I recently started making comics about my life with this illness. Featuring my heart, Brady. Brady is short for “Bradycardia” which is the medical term for a very slow heart rate which is one of the things that is wrong with my heart. This series shows all of the weird and strange things he does. Joking about daily frustrations and struggles I have when my heart doesn’t want to do its job.
I started this series to cope with my own situation through humor and art but to also teach people about an illness they might not know about. Thank you for reading!
Mornings with a heart that doesn’t like to do its job goes about as well as you’d expect.
Transmissions
When you have a pacemaker there are things you have to get into the habit of doing. One thing is sending transmissions of your pacemaker to your cardiologist every other month. I am bad at this. Sorry.
Brady has one job. But he’d rather be a chaotic evil potato.
Kind Of Works
A lot of things about me fall into the category of “Kind Of.”

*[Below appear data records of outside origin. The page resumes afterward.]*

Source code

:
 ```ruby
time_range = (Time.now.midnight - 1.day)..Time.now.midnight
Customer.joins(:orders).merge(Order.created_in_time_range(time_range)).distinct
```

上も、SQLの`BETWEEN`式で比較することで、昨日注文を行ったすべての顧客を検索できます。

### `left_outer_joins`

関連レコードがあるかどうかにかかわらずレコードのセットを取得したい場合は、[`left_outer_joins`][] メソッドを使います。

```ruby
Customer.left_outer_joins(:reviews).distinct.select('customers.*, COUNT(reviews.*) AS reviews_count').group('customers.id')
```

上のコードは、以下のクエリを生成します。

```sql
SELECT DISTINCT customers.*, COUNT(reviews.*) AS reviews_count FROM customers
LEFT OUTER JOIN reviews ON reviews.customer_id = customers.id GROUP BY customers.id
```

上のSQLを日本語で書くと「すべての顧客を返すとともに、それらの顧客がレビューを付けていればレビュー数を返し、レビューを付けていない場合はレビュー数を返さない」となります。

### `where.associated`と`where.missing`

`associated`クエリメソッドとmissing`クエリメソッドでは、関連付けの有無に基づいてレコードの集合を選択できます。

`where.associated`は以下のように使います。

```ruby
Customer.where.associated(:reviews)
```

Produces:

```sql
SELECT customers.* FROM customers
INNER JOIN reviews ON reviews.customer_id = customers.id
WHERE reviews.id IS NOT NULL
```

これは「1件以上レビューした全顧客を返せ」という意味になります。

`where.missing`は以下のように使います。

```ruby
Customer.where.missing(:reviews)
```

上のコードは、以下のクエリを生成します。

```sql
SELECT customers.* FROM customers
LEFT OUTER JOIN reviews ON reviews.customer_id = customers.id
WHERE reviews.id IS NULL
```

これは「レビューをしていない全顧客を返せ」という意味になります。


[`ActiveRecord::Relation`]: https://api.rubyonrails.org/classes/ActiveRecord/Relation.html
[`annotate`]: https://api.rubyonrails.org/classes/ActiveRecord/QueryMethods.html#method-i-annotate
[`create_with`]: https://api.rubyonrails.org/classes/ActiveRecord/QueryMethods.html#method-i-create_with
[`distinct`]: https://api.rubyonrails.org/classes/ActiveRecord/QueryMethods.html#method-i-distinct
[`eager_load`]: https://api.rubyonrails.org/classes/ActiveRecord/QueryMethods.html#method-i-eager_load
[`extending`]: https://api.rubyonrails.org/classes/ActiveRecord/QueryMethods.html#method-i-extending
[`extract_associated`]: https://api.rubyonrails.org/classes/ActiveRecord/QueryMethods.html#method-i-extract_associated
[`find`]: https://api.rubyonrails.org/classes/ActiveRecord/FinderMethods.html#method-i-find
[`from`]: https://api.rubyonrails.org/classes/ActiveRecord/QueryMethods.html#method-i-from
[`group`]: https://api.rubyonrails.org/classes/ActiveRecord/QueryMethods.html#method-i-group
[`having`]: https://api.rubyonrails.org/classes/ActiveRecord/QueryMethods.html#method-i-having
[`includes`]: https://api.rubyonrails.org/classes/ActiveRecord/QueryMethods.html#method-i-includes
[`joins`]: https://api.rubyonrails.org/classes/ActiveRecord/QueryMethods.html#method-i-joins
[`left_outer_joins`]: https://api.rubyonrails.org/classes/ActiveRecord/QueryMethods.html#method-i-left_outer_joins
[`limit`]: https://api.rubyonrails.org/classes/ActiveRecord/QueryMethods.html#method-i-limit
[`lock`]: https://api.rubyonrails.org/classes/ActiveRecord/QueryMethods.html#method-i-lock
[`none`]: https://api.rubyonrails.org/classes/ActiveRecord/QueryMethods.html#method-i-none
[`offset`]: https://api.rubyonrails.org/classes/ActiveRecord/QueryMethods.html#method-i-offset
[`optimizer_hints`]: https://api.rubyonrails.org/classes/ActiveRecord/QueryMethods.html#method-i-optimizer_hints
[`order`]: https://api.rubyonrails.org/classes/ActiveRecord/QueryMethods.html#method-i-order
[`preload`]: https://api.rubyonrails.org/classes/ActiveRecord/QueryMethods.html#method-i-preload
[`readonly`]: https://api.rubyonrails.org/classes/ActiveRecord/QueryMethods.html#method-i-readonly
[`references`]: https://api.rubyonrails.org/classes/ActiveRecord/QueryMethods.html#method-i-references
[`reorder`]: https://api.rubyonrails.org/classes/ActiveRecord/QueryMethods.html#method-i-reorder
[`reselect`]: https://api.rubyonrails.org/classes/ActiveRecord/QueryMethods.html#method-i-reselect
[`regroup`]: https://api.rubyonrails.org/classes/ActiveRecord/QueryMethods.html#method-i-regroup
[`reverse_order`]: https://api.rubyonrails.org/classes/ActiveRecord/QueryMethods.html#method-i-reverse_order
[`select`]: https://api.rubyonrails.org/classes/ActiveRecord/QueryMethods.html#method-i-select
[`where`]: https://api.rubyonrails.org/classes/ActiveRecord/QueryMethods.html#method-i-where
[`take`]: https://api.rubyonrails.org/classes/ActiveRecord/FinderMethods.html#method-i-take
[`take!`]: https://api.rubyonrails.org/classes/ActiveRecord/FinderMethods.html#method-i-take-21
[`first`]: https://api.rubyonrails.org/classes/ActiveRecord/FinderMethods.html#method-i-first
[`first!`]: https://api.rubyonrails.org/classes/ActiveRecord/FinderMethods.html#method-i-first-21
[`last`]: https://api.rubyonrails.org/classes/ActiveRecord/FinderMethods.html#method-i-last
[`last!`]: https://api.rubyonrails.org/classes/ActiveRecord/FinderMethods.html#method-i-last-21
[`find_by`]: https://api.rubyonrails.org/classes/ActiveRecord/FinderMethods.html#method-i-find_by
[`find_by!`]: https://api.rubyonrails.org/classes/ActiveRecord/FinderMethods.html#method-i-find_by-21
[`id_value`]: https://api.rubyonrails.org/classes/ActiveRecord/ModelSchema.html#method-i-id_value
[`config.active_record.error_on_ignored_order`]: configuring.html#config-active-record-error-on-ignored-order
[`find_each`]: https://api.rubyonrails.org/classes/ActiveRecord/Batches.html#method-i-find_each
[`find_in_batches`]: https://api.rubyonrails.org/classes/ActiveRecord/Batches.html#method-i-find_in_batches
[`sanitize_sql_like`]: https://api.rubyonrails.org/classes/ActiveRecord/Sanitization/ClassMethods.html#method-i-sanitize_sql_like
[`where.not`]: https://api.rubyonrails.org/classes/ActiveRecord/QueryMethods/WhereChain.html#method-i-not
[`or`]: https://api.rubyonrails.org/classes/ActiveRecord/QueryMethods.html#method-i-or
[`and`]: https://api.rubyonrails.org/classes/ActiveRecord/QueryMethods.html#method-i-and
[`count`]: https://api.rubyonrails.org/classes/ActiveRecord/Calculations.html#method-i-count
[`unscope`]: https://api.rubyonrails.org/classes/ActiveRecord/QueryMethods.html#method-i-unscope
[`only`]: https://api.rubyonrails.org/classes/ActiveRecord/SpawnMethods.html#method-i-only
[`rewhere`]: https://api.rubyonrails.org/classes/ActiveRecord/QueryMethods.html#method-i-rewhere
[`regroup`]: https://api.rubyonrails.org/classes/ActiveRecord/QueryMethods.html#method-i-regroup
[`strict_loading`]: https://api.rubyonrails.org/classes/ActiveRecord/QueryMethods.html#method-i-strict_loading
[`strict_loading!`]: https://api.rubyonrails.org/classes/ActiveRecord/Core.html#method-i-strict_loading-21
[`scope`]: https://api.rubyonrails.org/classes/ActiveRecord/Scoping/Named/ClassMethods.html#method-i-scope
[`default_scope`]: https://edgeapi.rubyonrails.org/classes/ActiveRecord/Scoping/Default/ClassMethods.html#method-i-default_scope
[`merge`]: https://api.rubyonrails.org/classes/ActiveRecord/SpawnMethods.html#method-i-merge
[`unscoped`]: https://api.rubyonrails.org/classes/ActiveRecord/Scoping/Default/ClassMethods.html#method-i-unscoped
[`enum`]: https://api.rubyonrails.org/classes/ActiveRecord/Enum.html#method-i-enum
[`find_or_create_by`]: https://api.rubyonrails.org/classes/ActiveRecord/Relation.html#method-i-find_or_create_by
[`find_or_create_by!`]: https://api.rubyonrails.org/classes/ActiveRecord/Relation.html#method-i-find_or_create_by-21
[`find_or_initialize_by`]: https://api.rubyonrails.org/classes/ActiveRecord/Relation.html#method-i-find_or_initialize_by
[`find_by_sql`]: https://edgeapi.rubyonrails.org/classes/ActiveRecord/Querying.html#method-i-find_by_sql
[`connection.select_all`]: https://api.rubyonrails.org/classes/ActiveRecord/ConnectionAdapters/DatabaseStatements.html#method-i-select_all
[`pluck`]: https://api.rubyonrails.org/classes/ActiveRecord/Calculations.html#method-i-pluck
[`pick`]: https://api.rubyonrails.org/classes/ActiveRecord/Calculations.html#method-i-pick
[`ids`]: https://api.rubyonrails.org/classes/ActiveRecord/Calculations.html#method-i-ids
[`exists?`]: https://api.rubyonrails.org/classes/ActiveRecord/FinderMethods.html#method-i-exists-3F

Are you an artist? Kind of. Are you okay? Kind of. Does your heart work? Kind of.
Behavior
Brady’s behavior seems to depend on the situation. Sometimes during my cardiologist appointments, he seems almost healthy.
Other times he is actively trying to implode.
Climbing stairs feels like climbing a mountain when your heart wants to give out halfway up.
Also, the “We got this. We do not get this” is a whole mood for just how art school and college were in general.
Too Young
Heart disease does not care how old you are.
More Than Enough
This was a night during my freshman year of art school. I had a really bad CHD scare and contacted my friend. It was late but she still showed up.
I didn’t know what to do or what I wanted her to do. I just knew I didn’t want to be alone right then. She sat with me for as long as she needed to. It helped. A lot.
This isn’t just a CHD thing. If you want to help someone through something you don’t understand. CHD scares, depression, anxiety, episodes, panic attacks, or whatever else. Simply just being there is often more than enough.
It nice to know you aren’t alone when life gets scary.